■ TASK BRIEF
Please restate each entry below, word for word.

■ RECORDS
.....
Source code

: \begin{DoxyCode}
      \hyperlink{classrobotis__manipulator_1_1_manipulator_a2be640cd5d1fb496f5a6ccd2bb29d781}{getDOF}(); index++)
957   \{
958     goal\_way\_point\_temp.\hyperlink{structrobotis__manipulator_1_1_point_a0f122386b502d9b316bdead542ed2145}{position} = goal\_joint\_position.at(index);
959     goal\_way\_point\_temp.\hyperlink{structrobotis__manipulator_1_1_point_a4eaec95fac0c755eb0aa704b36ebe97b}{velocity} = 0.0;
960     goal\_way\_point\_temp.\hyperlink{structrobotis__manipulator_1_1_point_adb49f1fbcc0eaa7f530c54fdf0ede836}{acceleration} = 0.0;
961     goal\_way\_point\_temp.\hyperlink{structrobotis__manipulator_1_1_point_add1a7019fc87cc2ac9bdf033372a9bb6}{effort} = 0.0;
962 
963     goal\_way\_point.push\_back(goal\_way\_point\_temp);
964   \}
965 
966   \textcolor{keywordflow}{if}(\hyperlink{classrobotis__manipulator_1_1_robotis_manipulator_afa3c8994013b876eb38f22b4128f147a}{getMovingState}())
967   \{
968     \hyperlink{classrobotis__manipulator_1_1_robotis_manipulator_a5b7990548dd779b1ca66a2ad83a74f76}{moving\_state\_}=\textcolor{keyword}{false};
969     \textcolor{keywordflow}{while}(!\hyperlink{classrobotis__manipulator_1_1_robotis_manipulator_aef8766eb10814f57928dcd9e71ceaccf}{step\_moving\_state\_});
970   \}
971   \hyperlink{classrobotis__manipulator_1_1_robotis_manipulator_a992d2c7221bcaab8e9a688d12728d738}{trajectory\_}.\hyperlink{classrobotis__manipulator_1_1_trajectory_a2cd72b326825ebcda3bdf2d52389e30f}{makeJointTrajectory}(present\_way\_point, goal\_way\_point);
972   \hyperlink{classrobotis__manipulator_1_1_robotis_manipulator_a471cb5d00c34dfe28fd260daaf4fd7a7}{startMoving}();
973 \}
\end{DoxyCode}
.....
■ TASK RESPONSE
Source code

: \begin{DoxyCode}
      \hyperlink{classrobotis__manipulator_1_1_manipulator_a2be640cd5d1fb496f5a6ccd2bb29d781}{getDOF}(); index++)
957   \{
958     goal\_way\_point\_temp.\hyperlink{structrobotis__manipulator_1_1_point_a0f122386b502d9b316bdead542ed2145}{position} = goal\_joint\_position.at(index);
959     goal\_way\_point\_temp.\hyperlink{structrobotis__manipulator_1_1_point_a4eaec95fac0c755eb0aa704b36ebe97b}{velocity} = 0.0;
960     goal\_way\_point\_temp.\hyperlink{structrobotis__manipulator_1_1_point_adb49f1fbcc0eaa7f530c54fdf0ede836}{acceleration} = 0.0;
961     goal\_way\_point\_temp.\hyperlink{structrobotis__manipulator_1_1_point_add1a7019fc87cc2ac9bdf033372a9bb6}{effort} = 0.0;
962 
963     goal\_way\_point.push\_back(goal\_way\_point\_temp);
964   \}
965 
966   \textcolor{keywordflow}{if}(\hyperlink{classrobotis__manipulator_1_1_robotis_manipulator_afa3c8994013b876eb38f22b4128f147a}{getMovingState}())
967   \{
968     \hyperlink{classrobotis__manipulator_1_1_robotis_manipulator_a5b7990548dd779b1ca66a2ad83a74f76}{moving\_state\_}=\textcolor{keyword}{false};
969     \textcolor{keywordflow}{while}(!\hyperlink{classrobotis__manipulator_1_1_robotis_manipulator_aef8766eb10814f57928dcd9e71ceaccf}{step\_moving\_state\_});
970   \}
971   \hyperlink{classrobotis__manipulator_1_1_robotis_manipulator_a992d2c7221bcaab8e9a688d12728d738}{trajectory\_}.\hyperlink{classrobotis__manipulator_1_1_trajectory_a2cd72b326825ebcda3bdf2d52389e30f}{makeJointTrajectory}(present\_way\_point, goal\_way\_point);
972   \hyperlink{classrobotis__manipulator_1_1_robotis_manipulator_a471cb5d00c34dfe28fd260daaf4fd7a7}{startMoving}();
973 \}
\end{DoxyCode}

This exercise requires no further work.